Suara.com - Presiden Joko Widodo baru saja memberikan penyataan tegas tentang RUU Tindak Pidana Kekerasan Seksual. Presiden meminta agar RUU TPKS segera disahkan serta memerintahkan kepada menteri hukum dan HAM dan menteri pemberdayaan perempuan dan perlindungan anak untuk melakukan koordinasi dan konsultasi dengan DPR.
Pemerhati perempuan dan anak Erlinda dalam pernyataan tertulis yang dikirimkan kepada Suara.com menyebut pernyataan Jokowi merupakan oase di padang pasir akibat kelelahan menunggu lama proses yang ada di DPR sejak tahun 2016.
Pernyataan Jokowi, kata Erlinda, seperti sinyal keras yang ditujukan kepada pimpinan partai yang tegabung dalam Koalisi Indonesia Maju.
"Namun apakah sinyal tersebut dapat ditangkap oleh petinggi dan anggota partai yang duduk di bangku terhormat DPR RI. Soliditas koalisi akan diuji pada masa sidang paripurna yang akan digelar oleh DPR RI ditahun 2022," kata Erlinda.

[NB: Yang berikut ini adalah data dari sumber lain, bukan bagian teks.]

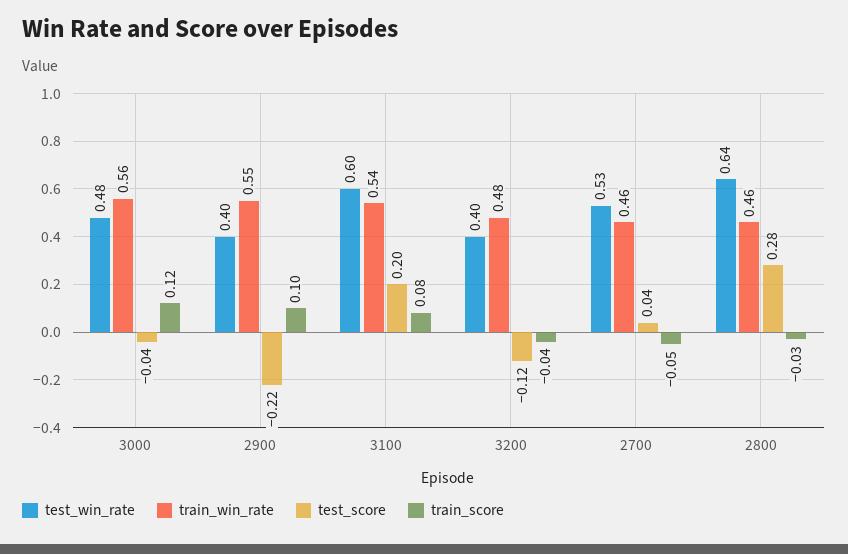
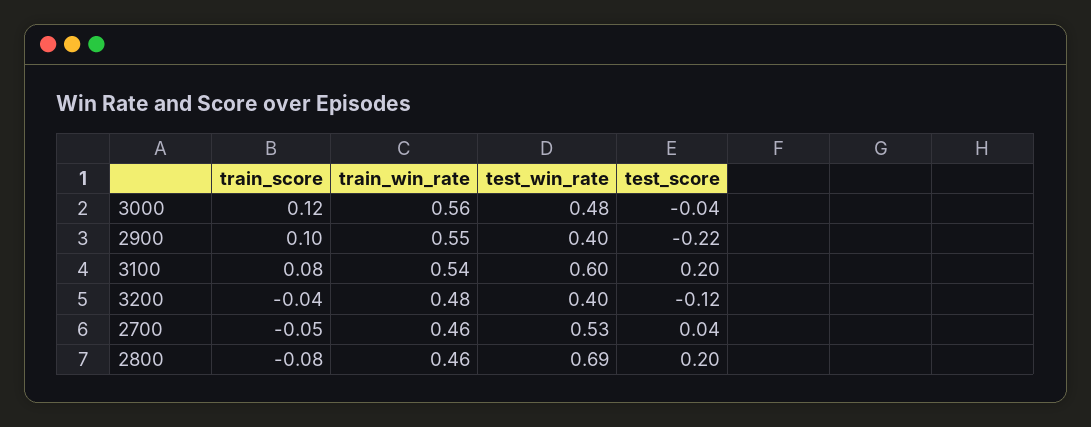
  {
    "test_win_rate": {
      "3000": 0.48,
      "2900": 0.4,
      "3100": 0.6,
      "3200": 0.4,
      "2700": 0.53,
-     "2800": 0.64
+     "2800": 0.69
    },
    "train_win_rate": {
      "3000": 0.56,
      "2900": 0.55,
      "3100": 0.54,
      "3200": 0.48,
      "2700": 0.46,
      "2800": 0.46
    },
    "test_score": {
      "3000": -0.04,
      "2900": -0.22,
      "3100": 0.2,
      "3200": -0.12,
      "2700": 0.04,
-     "2800": 0.28
+     "2800": 0.2
    },
    "train_score": {
      "3000": 0.12,
      "2900": 0.1,
      "3100": 0.08,
      "3200": -0.04,
      "2700": -0.05,
-     "2800": -0.03
+     "2800": -0.08
    }
  }

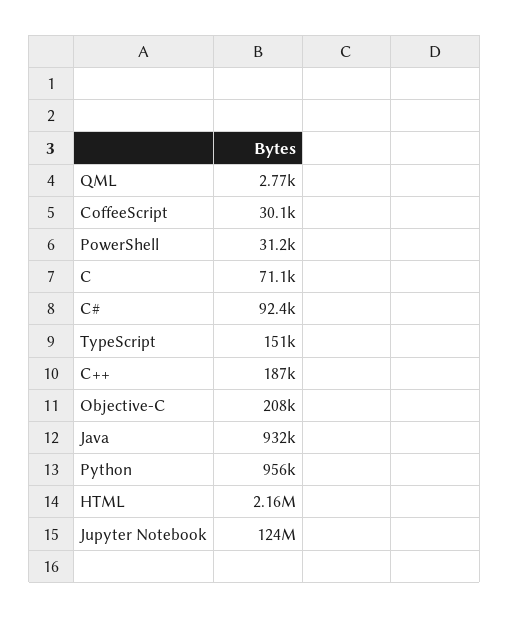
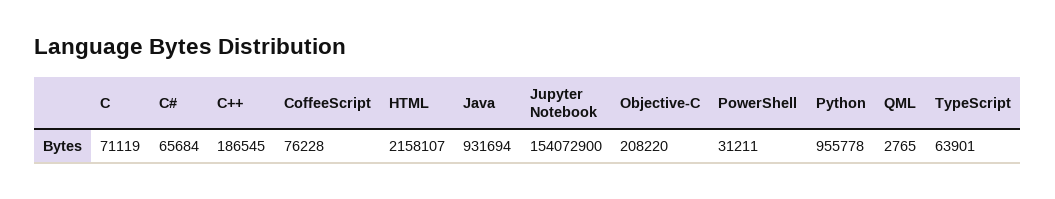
  {
    "QML": 2765,
-   "CoffeeScript": 30100,
+   "CoffeeScript": 76228,
    "PowerShell": 31211,
    "C": 71119,
-   "C#": 92400,
+   "C#": 65684,
-   "TypeScript": 151000,
+   "TypeScript": 63901,
    "C++": 186545,
    "Objective-C": 208220,
    "Java": 931694,
    "Python": 955778,
    "HTML": 2158107,
-   "Jupyter Notebook": 124000000
+   "Jupyter Notebook": 154072900
  }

Erlinda juga mengatakan RUU TPKS telah melewati fase yang rumit, berliku dan memakan waktu yang sangat lama menuju disahkan oleh DPR, sementara korban kekerasan seksual yang dialami oleh perempuan dan anak makin bertambah, namun pemenuhan dan perlindungan untuk korban dirasakan sangat minim.
Menurut Erlinda belum disahkannya pada sidang paripurna sebagai hak inisitiatif DPR menjadi spekulasi di masyarakat terutama para aktivis.
Perintah Jokowi kepada tim Gugus Tugas percepatan RUU TPKS untuk menyiapkan daftar inventaris masalah, kata Erlinda, menjadi sebuah pertanyaan tentang hak inisiasi RUU TPKS.
"Masyarakat menunggu akhir drama RUU TPKS sebagai hak inisiasi DPR dan apakah akan terjadi perubahan yakni menjadi hak inisiasi pemerintah," kata komisioner KPAI periode 2014-2017.
Erlinda menyebut Indonesia diujung kedaruratan kekerasan seksual, apakah akan dibiarkan menjadi kritis sehingga berubah krisis kekerasan seksual.
Baca Juga: Persiapan MotoGP Mandalika, Marsekal (Purn) Hadi Tjahjanto Akan Berkantor di Sana
"Lambannya disahkannya RUU TPKS berpotensi pembiaran para pelaku predator kekerasan seksual berkeliaran di lingkungan pendididkan, ruang kantor, tempat umum, dan keluarga. Re-victimisasi yang dialami korban mengakibatkan penderitaan yang berkepanjangan dialami korban."